Mr. Speaker, I am very pleased to speak to my colleague’s bill, Bill C-342. He is certainly well-intentioned, as he demonstrated in his speech. However, when we take a closer look at the bill’s technical details and its application across the country, not just in Alberta and British Columbia, the provinces he always mentions, there are a number of problems with it. As a parliamentarian, it troubles me to be asked to support such a bill.
I will first discuss the problems with this bill, which are why I am personally opposed to it. The fight against climate change is certainly my first priority, as a certain Liberal minister likes to say, and I hope it is also a priority for the Liberal government and all parties in the House. This issue affects my generation and future generations, so we need to take it very seriously. I am therefore happy to talk about it.
This issue relates to the bill, since it deals with carbon pricing and the polluter pays principle. There must be a price put on consuming polluting products and activities, since pollution comes with a cost. There needs to be a cost to the environmental footprint of using or buying goods and services that pollute more, so that governments can offset our pollution by investing in a greener and more environmentally friendly economy.
I wanted to demonstrate just how important this issue is to me and my party, the NDP. I am sure that I speak for my colleagues when I say that the fight against climate change is very important.
Let us talk a little more about the details of the bill now. Although it is short, consisting of only one paragraph, when we look more closely at it we see that it could be difficult to apply. Each province may decide to put a price on carbon in its own way. For example, Quebec and Ontario have created a common carbon exchange. That is one way of putting a price on carbon and pollution. On the other hand, my colleague has often spoken about Alberta and British Columbia, which have chosen another way of pricing carbon and pollution.
Under the plan announced by the federal government, by 2018 all provinces must have a method of pricing carbon and pollution. Since each province is free to choose how to do that, this bill, which proposes an exemption from the 5% goods and services tax, will have the effect of deducting the carbon tax from the GST. However, if we consider how this bill would be applied in each province, we quickly realize that it would not apply where there is a carbon exchange or some other carbon pricing or carbon levy system. We therefore cannot be sure that the member’s good intentions would materialize in those provinces.
My colleague often refers to electricity or energy bills to support his arguments and his bill. In fact, however, it would apply to much more than energy bills, if we take the example of Alberta and British Columbia. The GST is paid on a range of goods and services, not just energy. It is important to make the distinction.

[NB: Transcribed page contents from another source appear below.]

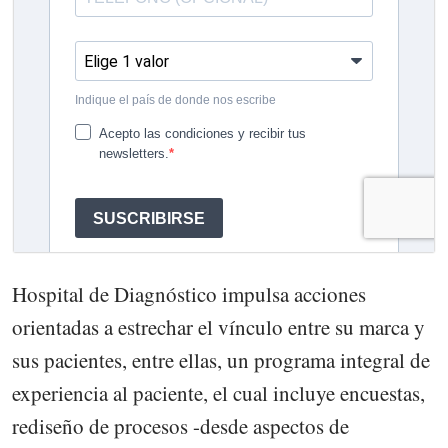
Hospital de Diagnóstico impulsa acciones
orientadas a estrechar el vínculo entre su marca y
sus pacientes, entre ellas, un programa integral de
experiencia al paciente, el cual incluye encuestas,
rediseño de procesos -desde aspectos de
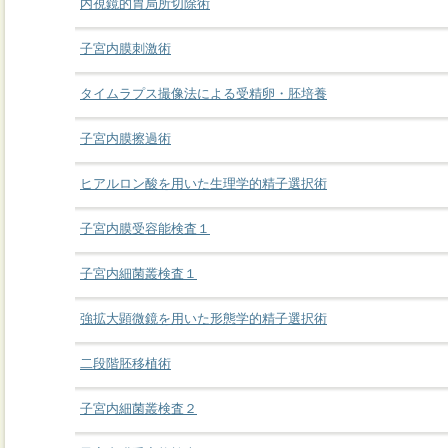
内視鏡的胃局所切除術
子宮内膜刺激術
タイムラプス撮像法による受精卵・胚培養
子宮内膜擦過術
ヒアルロン酸を用いた生理学的精子選択術
子宮内膜受容能検査１
子宮内細菌叢検査１
強拡大顕微鏡を用いた形態学的精子選択術
二段階胚移植術
子宮内細菌叢検査２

My colleague said just now that applying the bill could be complicated. The example he gives regarding energy would be relatively complex. However, in other situations and for other kinds of products, it would be a complex matter to determine what portion the carbon price represented, and then exempt only that portion of the product from the 5% GST. The increased complexity involved in applying the Excise Act could cause a number of problems to its implementation in a province where someone decides to make a trade on a carbon exchange and where pollution rights may be purchased.
For example, a company may buy pollution rights and trade them. This is a cap-and-trade system. At that point, it becomes even more difficult to exempt that carbon price, when it is applied in a carbon exchange where businesses have something a little more intangible, namely a right to pollute.
However, that will not necessarily appear on consumers’ bills. Consumers may be involved in the production of a good, since we might say that part of the production is connected with pollution, and thus also connected with carbon. However, it becomes complex to administer and to truly separate out the price connected with carbon in the price of a product, and then try to exempt it from the GST.
With respect to the simplicity of our tax system, I do not think the measure makes it a lot simpler, because it is quite complicated itself.
There is also the entire question of the polluter pays principle. I am not opposed to that principle. The Conservatives want to talk about the GST on the price of carbon, but I think behind that is an effort to defeat the carbon pricing plan.
In fact, we often hear the Conservatives flatly opposing everything associated with the polluter pays principle. That is unfortunate, but it is probably what is hidden behind the intentions of the member who is proposing this measure.
When the member talks about fairness, I would like to tell him about an interesting situation that parliamentarians could consider as the debate continues, namely a way to achieve the objective.
When a carbon tax was introduced in Alberta, they also introduced a rebate system to reimburse the consumers hardest hit by it. Thanks to the NDP government of Alberta, the people with the lowest incomes have been able to obtain refunds. They receive cheques based on a rebate system connected with the carbon tax, and this makes it possible to achieve one of the objectives mentioned by my colleague. What my colleague said was that people with the lowest incomes will be the ones hardest hit by this. In Alberta, they have managed to find a good solution. I encourage my colleagues to consider that measure.
In our tax system, we already have a way of giving a rebate on the GST, and people are thus able to get reimbursed for a certain amount connected with that tax. This would be an opportunity for the federal government to examine that option in more depth, as it prepares to put a price on carbon.
We may differ on the definitions, but a price on carbon covers all forms of pricing. We could therefore consider this option for compensating low-income people, as Alberta has done. We could also give them a refund on the GST, an option that may be more generous for low-income Canadians. This would be a way of finding a compromise so that our tax system remained as simple as possible, even though it is already very complex, and at the same time achieve my colleague’s objectives, that is, not to unduly affect low-income people.
I will be very happy to hear my other colleagues' comments on this bill, and I hope to hear opinions from all sides.